Under the provisions of 28 U.S.C. § 636(b)(1)(C) and Fed. R. Civ. P. 72(b), parties aggrieved by this recommendation have fourteen days from service of this report and recommendation to file specific, written objections with the Clerk of Court. A party may respond to another party's objections within fourteen days after being served with of a copy of any objections or responses to the district judge at the time of filing.

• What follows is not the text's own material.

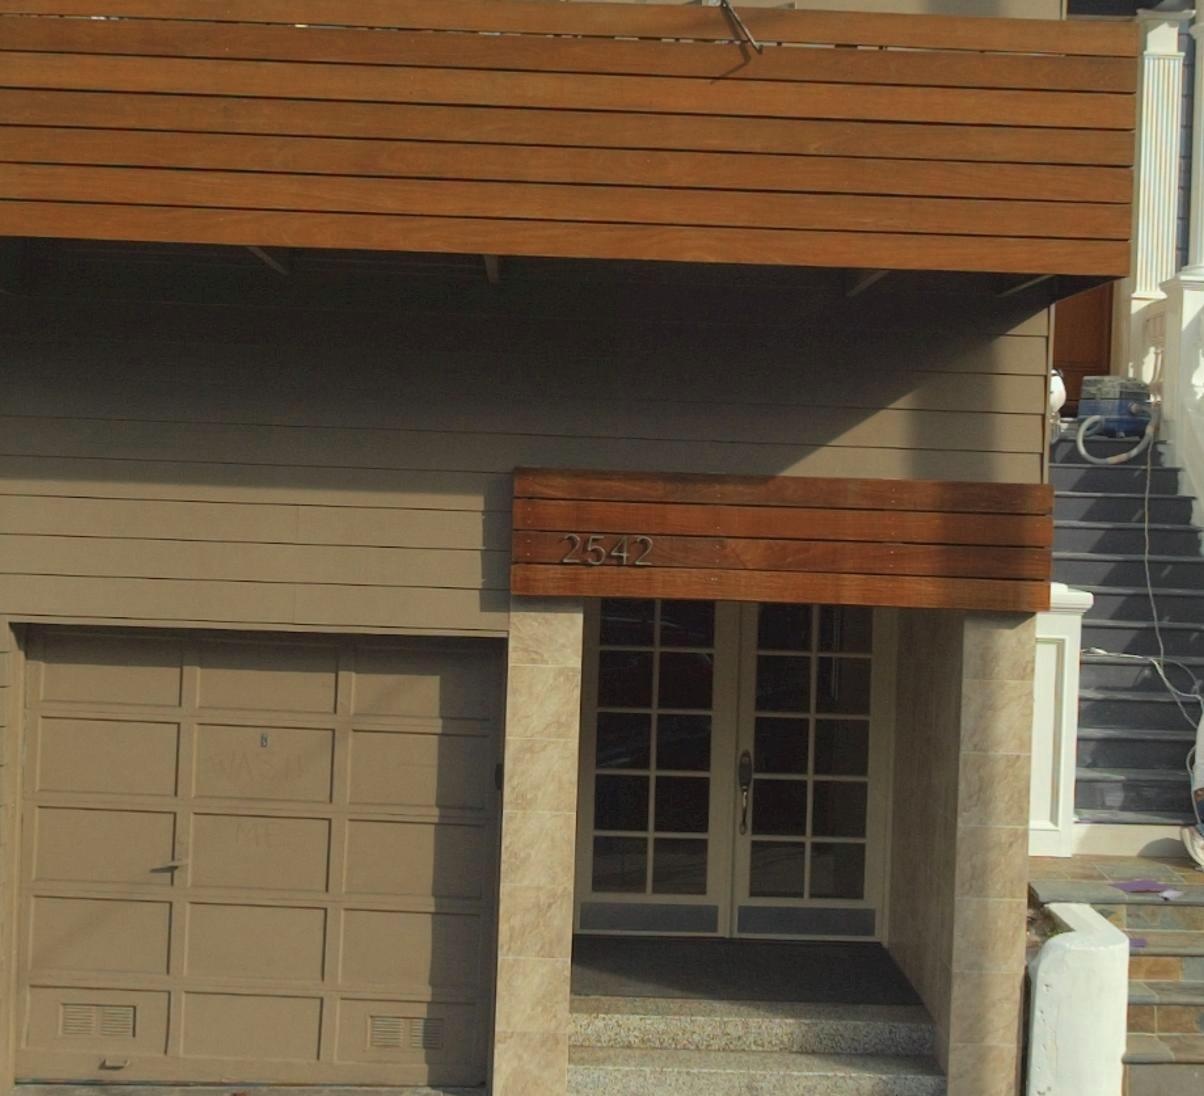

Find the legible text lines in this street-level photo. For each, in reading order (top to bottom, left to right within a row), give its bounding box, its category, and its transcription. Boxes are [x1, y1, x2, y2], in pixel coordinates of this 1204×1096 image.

Failure to file written objections to the proposed factual findings and/or the proposed legal conclusions reflected in the report and recommendation within fourteen days following the date of its service, or within the time frame authorized by Fed. R. Civ. P. 6(b), shall bar an aggrieved party from attacking either the factual findings or the legal conclusions accepted by the district court, except upon grounds of plain error. See Douglass v. United Services Automobile Association, 79 F.3d 1415 (5th Cir. 1996).